E Dirty30 ci coinvolge e anche ci affascina. Perché Hannelore Williams è in grado di fornirci, partendo dal proprio vissuto di persona non Hiv positiva, la migliore rappresentazione contemporanea del vissuto e della realtà dell’Aids e delle persone viventi con hiv. Attraverso un girato temporalmente molto veloce e dinamico, ma anche riflessivo, alternando materiali di repertorio a interviste dal vivo, con dialoghi e ritmo narrativo, ottimi e una bella fotografia a colori dai toni naturali, che ricordano le migliori produzioni e documentari alla “Viceland”. La bravissima Hannelore Williams, filmando con una sola telecamera, a mano o su un treppiedi, agisce sempre in piena libertà in questo suo documentare, con luce naturale e ben pochi orpelli scenici, come a sollecitare sincerità, verità e testimonianze di vita reale, sottolineando, con ogni parola e immagine, il proprio profondo rispetto per il vissuto di ognuno.

E Hannelore riesce a fare questo anche spiazzandoci tutti, magari con il chiedere cose che non ti aspetteresti, soprattutto se rivolte a persone che vivono con l’Hiv.

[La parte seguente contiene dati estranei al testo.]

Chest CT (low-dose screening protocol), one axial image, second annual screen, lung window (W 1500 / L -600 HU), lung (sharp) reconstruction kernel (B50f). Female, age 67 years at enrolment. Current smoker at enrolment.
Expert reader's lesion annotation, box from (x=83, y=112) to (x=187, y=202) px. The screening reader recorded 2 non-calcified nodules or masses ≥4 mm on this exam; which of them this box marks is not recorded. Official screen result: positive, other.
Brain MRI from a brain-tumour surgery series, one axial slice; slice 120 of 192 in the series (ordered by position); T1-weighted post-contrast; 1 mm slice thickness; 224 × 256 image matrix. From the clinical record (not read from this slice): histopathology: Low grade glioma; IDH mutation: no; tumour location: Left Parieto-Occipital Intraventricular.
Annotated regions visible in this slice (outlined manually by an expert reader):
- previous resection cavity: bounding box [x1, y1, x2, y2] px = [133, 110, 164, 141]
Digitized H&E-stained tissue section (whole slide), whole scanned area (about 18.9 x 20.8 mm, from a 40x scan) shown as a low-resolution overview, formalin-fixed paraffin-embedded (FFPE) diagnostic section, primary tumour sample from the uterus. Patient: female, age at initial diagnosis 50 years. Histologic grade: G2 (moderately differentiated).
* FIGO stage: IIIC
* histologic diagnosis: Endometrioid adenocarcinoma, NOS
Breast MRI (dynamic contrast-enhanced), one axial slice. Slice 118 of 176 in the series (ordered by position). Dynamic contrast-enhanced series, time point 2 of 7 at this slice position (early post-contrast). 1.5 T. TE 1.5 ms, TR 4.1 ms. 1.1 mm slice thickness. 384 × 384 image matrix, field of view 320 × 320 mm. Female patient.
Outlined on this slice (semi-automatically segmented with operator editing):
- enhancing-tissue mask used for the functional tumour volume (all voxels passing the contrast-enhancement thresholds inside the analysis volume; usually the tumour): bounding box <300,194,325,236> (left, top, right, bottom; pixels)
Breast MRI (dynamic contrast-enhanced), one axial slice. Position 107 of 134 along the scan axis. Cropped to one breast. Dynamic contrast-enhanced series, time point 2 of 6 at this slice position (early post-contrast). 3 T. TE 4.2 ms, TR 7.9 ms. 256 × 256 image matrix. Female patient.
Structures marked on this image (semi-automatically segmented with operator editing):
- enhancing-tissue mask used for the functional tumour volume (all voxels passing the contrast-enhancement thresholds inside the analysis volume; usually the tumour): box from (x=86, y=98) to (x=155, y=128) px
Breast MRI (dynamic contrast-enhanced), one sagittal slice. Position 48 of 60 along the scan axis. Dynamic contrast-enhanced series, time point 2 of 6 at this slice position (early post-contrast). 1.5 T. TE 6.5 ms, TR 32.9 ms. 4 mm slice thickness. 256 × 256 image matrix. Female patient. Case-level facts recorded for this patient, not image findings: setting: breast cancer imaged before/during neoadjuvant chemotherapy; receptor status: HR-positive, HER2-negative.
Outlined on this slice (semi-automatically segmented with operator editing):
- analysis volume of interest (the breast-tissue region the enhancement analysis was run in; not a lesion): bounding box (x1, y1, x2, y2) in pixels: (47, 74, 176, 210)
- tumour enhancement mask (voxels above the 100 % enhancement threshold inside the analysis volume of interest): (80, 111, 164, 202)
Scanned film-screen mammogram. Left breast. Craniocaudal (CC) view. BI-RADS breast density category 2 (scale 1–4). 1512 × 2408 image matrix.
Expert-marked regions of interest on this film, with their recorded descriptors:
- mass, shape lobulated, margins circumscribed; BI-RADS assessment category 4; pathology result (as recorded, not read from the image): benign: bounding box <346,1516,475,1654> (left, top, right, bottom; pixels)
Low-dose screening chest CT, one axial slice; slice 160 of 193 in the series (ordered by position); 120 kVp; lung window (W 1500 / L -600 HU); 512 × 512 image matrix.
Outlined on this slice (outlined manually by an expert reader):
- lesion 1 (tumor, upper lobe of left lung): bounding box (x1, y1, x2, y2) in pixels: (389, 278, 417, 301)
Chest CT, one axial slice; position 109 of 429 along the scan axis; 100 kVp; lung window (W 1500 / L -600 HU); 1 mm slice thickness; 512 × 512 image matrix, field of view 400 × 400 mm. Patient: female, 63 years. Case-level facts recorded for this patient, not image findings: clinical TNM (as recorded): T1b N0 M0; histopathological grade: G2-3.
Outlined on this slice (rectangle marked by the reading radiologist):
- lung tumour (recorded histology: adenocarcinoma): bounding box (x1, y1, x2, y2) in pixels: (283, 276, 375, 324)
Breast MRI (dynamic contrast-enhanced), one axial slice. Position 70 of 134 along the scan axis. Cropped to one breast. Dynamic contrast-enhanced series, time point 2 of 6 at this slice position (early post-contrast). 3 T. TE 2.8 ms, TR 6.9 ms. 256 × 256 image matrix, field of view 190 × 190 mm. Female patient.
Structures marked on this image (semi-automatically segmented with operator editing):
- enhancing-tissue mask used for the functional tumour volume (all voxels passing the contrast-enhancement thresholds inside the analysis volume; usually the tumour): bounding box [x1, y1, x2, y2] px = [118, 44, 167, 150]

Cose come: “raccontami una barzelletta sull’Aids”. Una domanda così all’inizio spiazza i suoi interlocutori come spiazza noi. Perché ci si trova spesso di fronte a persone che sono state in Aids o anche ad un passo dalla morte, che oggi 30 anni dopo, vivono e convivono con l’hiv. Persone che però vivono pienamente la vita e sono anche in grado di lasciarsi andare e ridere di una simile domanda. Persone sopravvissute, ma proprio per questo ancor più vive e vitali. Persone oggi consapevoli e forse anche migliori di prima. In grado di raccontare la loro barzelletta preferita sull’Aids meglio di qualsiasi comico. Persone che si dimostrano felici di poter irridere il virus e ridere del loro essere PWA. E Hannelore ride con loro e grazie a loro, al pari di noi spettatori.

Ecco, questa è la cosa che penso sia davvero importante dirvi. Vedendo Dirty30, ci si rende conto di come sia naturale e semplice ritrovarsi vicini, molto vicini a persone sconosciute dall’altra parte del globo. Persone che condividono tra loro percorsi di vita che sono comuni anche a noi. Vediamo cose che fanno parte del loro vissuto e anche del nostro quotidiano. Siate voi persone positive all’hiv o negative poco importa. Se l’Hiv vi ha attraversato o ha interessato in qualche modo la vostra vita, guardando Dirty 30 capirete cosa intendo. Perché questo è il “sentire” nostro e della LILA. Spero quindi che chiunque vedrà questa serie di documentari scopra quanto sia facile entrare ed esser coinvolti nel suo flusso narrativo e come sia facile commuoversi o ricordare gli amici, gli amori, le nostre vite, le nostre morti, i dolori e le gioie legati all’hiv. Come sia facile anche riderne e sorridere. Grazie a loro e anche grazie a Dirty30, lo possiamo fare oggi, ben trenta anni dopo, entrambi e insieme.